[ASSIGNMENT A]
Answer these questions about the review of All the Right Noises, one answer per line, marked the same way.
(i) Who directed All the Right Noises, and in what year was it released?
(ii) What is Len's job in the film?
(iii) How did the film do at the box office?

[EXCERPT TO READ]

• • •

By the late 1960′s in Britain, there were a string of films dealing with the subject of married men falling for teenaged girls, and the focus of British cinema had shifted somewhat from the dour black and white realism of the British New Wave of films like Saturday Night and Sunday Morning or The Loneliness of the Long Distance Runner to more colorful landscapes and happy-go-lucky themes.
Further inspection of these films, however, reveals a direct line running straight from the New Wave. They did not abandon realism for candy-colored escapism, as most critics of the time had inferred, but, rather, that realism was updated and adapted to the new era. There were now copious amounts of new ideals and social upheavals coming to the fore, not the least of which were sexual freedoms and, as was looming on the horizon, economic instabilities that would lower the boom on the swinging sixties.
Oddly enough, this looming fear of things to come seemed to be inherent in the art of the day by the end of the decade just as it is in Gerry O’Hara’s 1969 film, All the Right Noises. O’Hara, known more for his work as an assistant director on such renowned projects as Tom Jones, The L-Shaped Room, and Anastasia, would direct several “personal” projects over the course of his career; All the Right Noises was one of them.
Starring a young Olivia Hussey in her first post-Romeo and Juliet role and Tom Bell still known for his critically acclaimed turn in 1962′s The L-Shaped Room, All the Right Noises tells of Len (Bell) an electrician and married father of two working as a stagehand who falls in love with the fifteen-years-and-eleven-month-old Val (Hussey), an actress in the theatre company he is hired on to. The two have an affair even after Len finds out that Val is under the age of consent (which is 16 in the UK, by the way) when he sees her in her school uniform.
It’s all hush-hush and kisses, from the start, and O’Hara stays out of the way, never passing judgment. It’s as if O’Hara is daring someone to cast the first stone. In All the Right Noises, however, there are no clear directions for a stone to be cast. It is a wisp of a story — a slice of life, if you will. Tastefully done, Val is neither cast as a an innocent victim nor as the seductive nymph and Len is not the hapless fool throwing away his marriage and risking losing his children or the dirty old man. They are two people who have fallen together through circumstance and both are victims of their years.
If any opinion is offered it is in the incontrovertible futility of Val and Len’s romance from the onset of its bloom. Like every blossom, it is destined to wither, and this one even more so. There is a continuing sense of inescapable fate hanging over All the Right Noises. Len and Val, caught up in their joy of love and lust, seem to know that at any moment the walls can come tumbling in.
O’Hara’s adeptness at direction is obvious in All the Right Noises. He crafts an emotional and historical time capsule effortlessly, coaxing touching performances out of his lead performers. It is heartening to think that Oliva Hussey would never go on to attain the promise of these early days of her stardom, only drifting through horror films and martial arts cinema for the rest of her career and that Tom Bell would eventually have to turn to television to turn in the best of his work. All the Right Noises would go on to be a box office failure, but perhaps it is time for this film to be reassessed through the lens of time.

• • •

[ASSIGNMENT B] Express everything in the records from their first line down to the line containing "0.049512, -0.819325, 1.319644]]", both included, as a JSON list of strings with one string per line and blank lines left out.

• • •

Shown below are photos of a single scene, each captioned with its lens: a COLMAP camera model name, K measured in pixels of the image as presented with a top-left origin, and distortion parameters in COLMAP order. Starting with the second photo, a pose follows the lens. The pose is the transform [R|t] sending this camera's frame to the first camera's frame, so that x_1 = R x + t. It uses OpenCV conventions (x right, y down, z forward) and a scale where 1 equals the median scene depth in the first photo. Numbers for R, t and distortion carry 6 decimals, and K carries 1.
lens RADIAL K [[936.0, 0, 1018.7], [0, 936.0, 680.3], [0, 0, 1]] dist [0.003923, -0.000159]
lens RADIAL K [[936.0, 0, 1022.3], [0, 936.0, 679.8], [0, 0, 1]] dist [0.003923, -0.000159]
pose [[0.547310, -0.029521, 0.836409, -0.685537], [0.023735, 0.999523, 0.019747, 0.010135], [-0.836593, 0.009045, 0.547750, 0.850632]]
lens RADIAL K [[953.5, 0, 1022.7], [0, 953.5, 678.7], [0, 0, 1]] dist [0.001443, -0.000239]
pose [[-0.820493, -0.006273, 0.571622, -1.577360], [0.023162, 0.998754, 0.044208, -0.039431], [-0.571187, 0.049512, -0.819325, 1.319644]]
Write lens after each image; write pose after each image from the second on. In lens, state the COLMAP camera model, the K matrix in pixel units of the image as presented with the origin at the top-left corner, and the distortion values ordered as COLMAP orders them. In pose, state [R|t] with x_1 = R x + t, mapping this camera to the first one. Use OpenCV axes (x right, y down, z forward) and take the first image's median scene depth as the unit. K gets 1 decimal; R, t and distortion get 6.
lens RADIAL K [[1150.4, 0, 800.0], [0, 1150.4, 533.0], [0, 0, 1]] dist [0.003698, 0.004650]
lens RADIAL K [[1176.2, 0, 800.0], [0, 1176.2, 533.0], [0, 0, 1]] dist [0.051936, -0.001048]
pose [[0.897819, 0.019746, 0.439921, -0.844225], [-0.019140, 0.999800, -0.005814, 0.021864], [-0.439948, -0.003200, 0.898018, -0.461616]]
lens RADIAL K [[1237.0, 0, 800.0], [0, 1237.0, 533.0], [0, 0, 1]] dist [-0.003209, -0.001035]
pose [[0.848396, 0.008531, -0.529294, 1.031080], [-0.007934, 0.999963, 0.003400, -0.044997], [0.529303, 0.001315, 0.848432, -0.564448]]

• • •

[EXPECTED ANSWER A]
(i) Gerry O'Hara, 1969
(ii) He is an electrician working as a stagehand.
(iii) It was a box office failure.

[EXPECTED ANSWER B]
[
  "Shown below are photos of a single scene, each captioned with its lens: a COLMAP camera model name, K measured in pixels of the image as presented with a top-left origin, and distortion parameters in COLMAP order. Starting with the second photo, a pose follows the lens. The pose is the transform [R|t] sending this camera's frame to the first camera's frame, so that x_1 = R x + t. It uses OpenCV conventions (x right, y down, z forward) and a scale where 1 equals the median scene depth in the first photo. Numbers for R, t and distortion carry 6 decimals, and K carries 1.",
  "lens RADIAL K [[936.0, 0, 1018.7], [0, 936.0, 680.3], [0, 0, 1]] dist [0.003923, -0.000159]",
  "lens RADIAL K [[936.0, 0, 1022.3], [0, 936.0, 679.8], [0, 0, 1]] dist [0.003923, -0.000159]",
  "pose [[0.547310, -0.029521, 0.836409, -0.685537], [0.023735, 0.999523, 0.019747, 0.010135], [-0.836593, 0.009045, 0.547750, 0.850632]]",
  "lens RADIAL K [[953.5, 0, 1022.7], [0, 953.5, 678.7], [0, 0, 1]] dist [0.001443, -0.000239]",
  "pose [[-0.820493, -0.006273, 0.571622, -1.577360], [0.023162, 0.998754, 0.044208, -0.039431], [-0.571187, 0.049512, -0.819325, 1.319644]]"
]